Butyrate and glucose metabolism by colonocytes in experimental colitis in mice

Background/aims-Impaired colonocyte metabolism of butyrate has been implicated in the aetiopathogenesis of ulcerative colitis. Colonocyte butyrate metabolism was investigated in experimental colitis in mice. Methods-Colitis was induced in Swiss outbred white mice by oral administration of 4% dextran sulphate sodium (DSS). Colonocytes isolated from colitic and normal control mice were incubated with [C-14]butyrate or glucose, and production of (CO2)-C-14, as well as of intermediate metabolites (acetoacetate, beta-hydroxybutyrate and lactate), was measured. The effect of different substrate concentrations on oxidation was also examined. Results-Butyrate oxidation (mu mol/h per mg protein; mean (SEM)) was significantly reduced in DSS colitis, values on day 7 of DSS administration being 0.177 (0.007) compared with 0.406 (0.035) for control animals (p<0.001). Glucose oxidation (mu mol/h per mg protein; mean (SEM)) on day 7 of DSS administration was significantly higher than in controls (0.06 (0.006) v 0.027 (0.004), p<0.001). Production of beta-hydroxybutyrate was decreased and production of lactate increased in DSS colitis compared with controls. Increasing butyrate concentration from 10 to 80 mM enhanced oxidation in DSS colitis (0.036 (0.002) to 0.285 (0.040), p<0.001), although it continued to remain lower than in controls.

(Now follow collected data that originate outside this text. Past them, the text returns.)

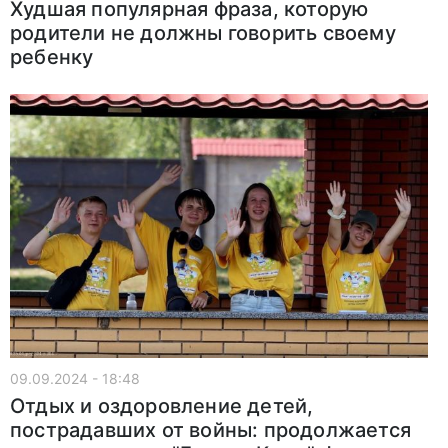
Худшая популярная фраза, которую
родители не должны говорить своему
ребенку
09.09.2024 - 18:48
Отдых и оздоровление детей,
пострадавших от войны: продолжается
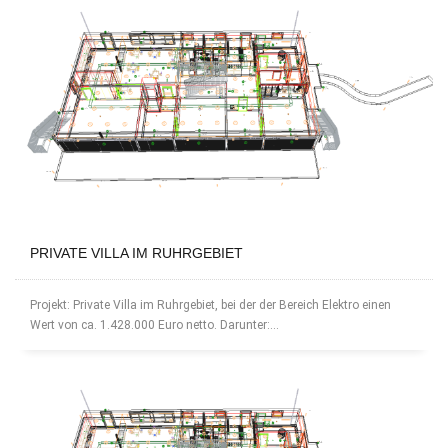
PRIVATE VILLA IM RUHRGEBIET
Projekt: Private Villa im Ruhrgebiet, bei der der Bereich Elektro einen
Wert von ca. 1.428.000 Euro netto. Darunter:...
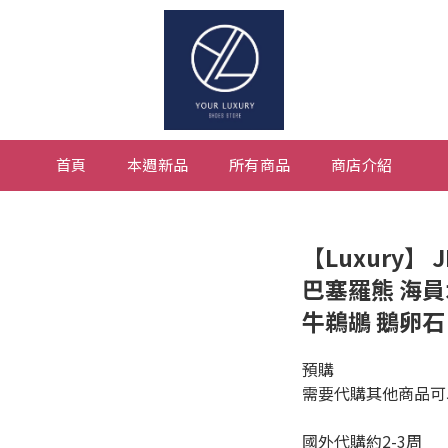
首頁
本週新品
所有商品
商店介紹
【Luxury】 
巴塞羅熊 海
牛鵜鶘 鵝卵石
預購
需要代購其他商品可以私訊
國外代購約2-3周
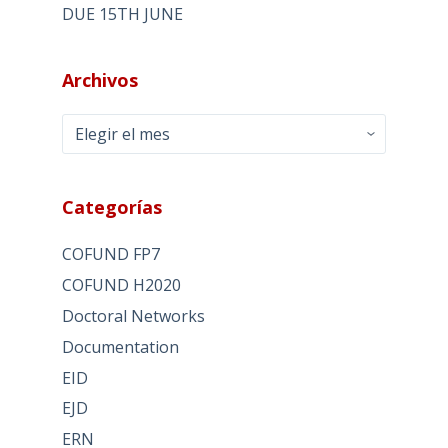
DUE 15TH JUNE
Archivos
Archivos
Categorías
COFUND FP7
COFUND H2020
Doctoral Networks
Documentation
EID
EJD
ERN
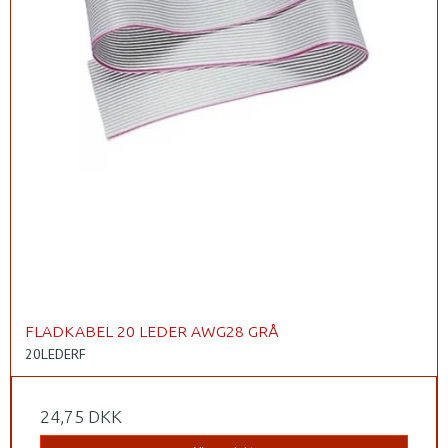
FLADKABEL 20 LEDER AWG28 GRÅ
20LEDERF
24,75 DKK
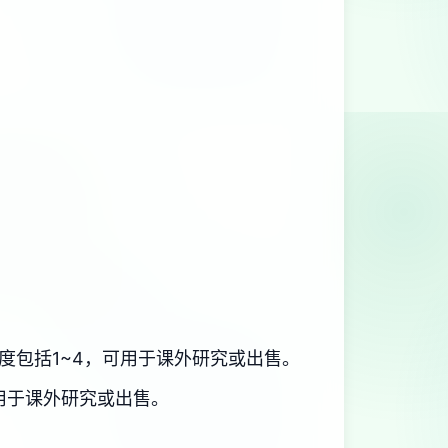
度包括1~4，可用于课外研究或出售。
用于课外研究或出售。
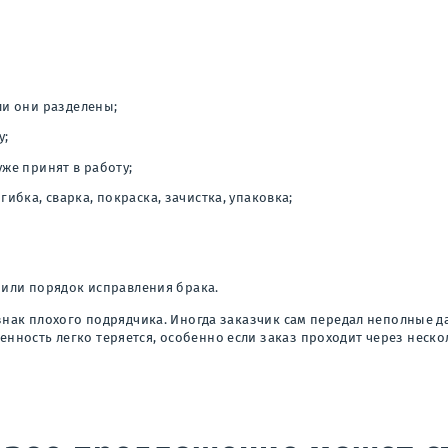
ли они разделены;
у;
уже принят в работу;
бка, сварка, покраска, зачистка, упаковка;
 или порядок исправления брака.
признак плохого подрядчика. Иногда заказчик сам передал неполные
енность легко теряется, особенно если заказ проходит через неск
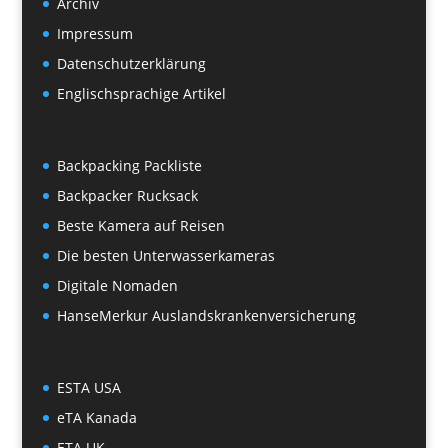
Archiv
Impressum
Datenschutzerklärung
Englischsprachige Artikel
Backpacking Packliste
Backpacker Rucksack
Beste Kamera auf Reisen
Die besten Unterwasserkameras
Digitale Nomaden
HanseMerkur Auslandskrankenversicherung
ESTA USA
eTA Kanada
ETA UK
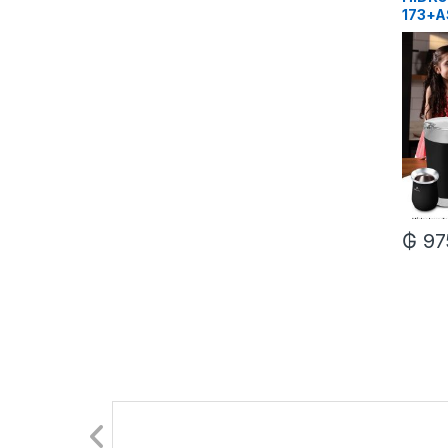
173+
P/AUT
MATE 
₲
97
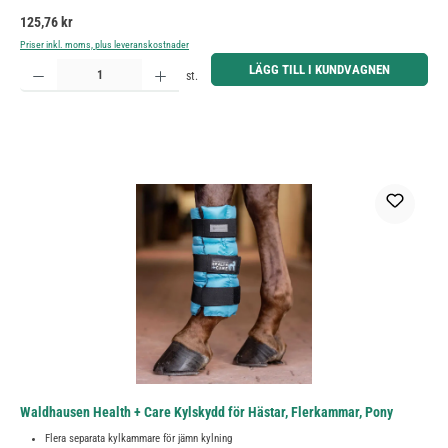
Ordinarie pris:
125,76 kr
Priser inkl. moms, plus leveranskostnader
Produktkvantitet: Ange önskat belopp eller använd knapparna för att öka eller minska kvantiteten.
LÄGG TILL I KUNDVAGNEN
st.
Waldhausen Health + Care Kylskydd för Hästar, Flerkammar, Pony
Flera separata kylkammare för jämn kylning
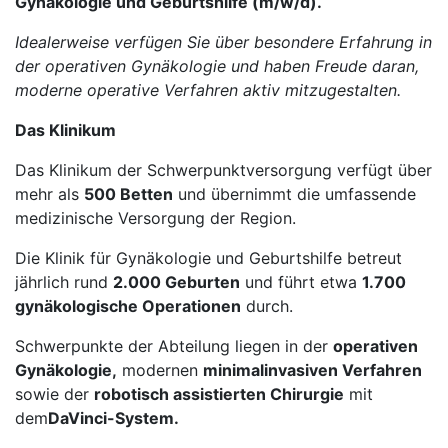
Gynäkologie und Geburtshilfe (m/w/d).
Idealerweise verfügen Sie über besondere Erfahrung in
der operativen Gynäkologie und haben Freude daran,
moderne operative Verfahren aktiv mitzugestalten.
Das Klinikum
Das Klinikum der Schwerpunktversorgung verfügt über
mehr als
500 Betten
und übernimmt die umfassende
medizinische Versorgung der Region.
Die Klinik für Gynäkologie und Geburtshilfe betreut
jährlich rund
2.000 Geburten
und führt etwa
1.700
gynäkologische Operationen
durch.
Schwerpunkte der Abteilung liegen in der
operativen
Gynäkologie,
modernen
minimalinvasiven Verfahren
sowie der
robotisch assistierten Chirurgie
mit
dem
DaVinci-System.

Surface and crypt epithelial cells showed similar ratios of butyrate to glucose oxidation. When 1 mM DSS was added to normal colonocytes in vitro, it did not alter butyrate oxidation. The initial histological lesion of DSS administration was very patchy and involved crypt cells. Abnormal butyrate oxidation became apparent only after six days of DSS administration, at which time histological abnormalities were more widespread. Conclusions-Colonocyte metabolism of butyrate, but not of glucose, is impaired in DSS colitis, and may be important in pathophysiology. Histological abnormalities preceded measurable defects in butyrate oxidation.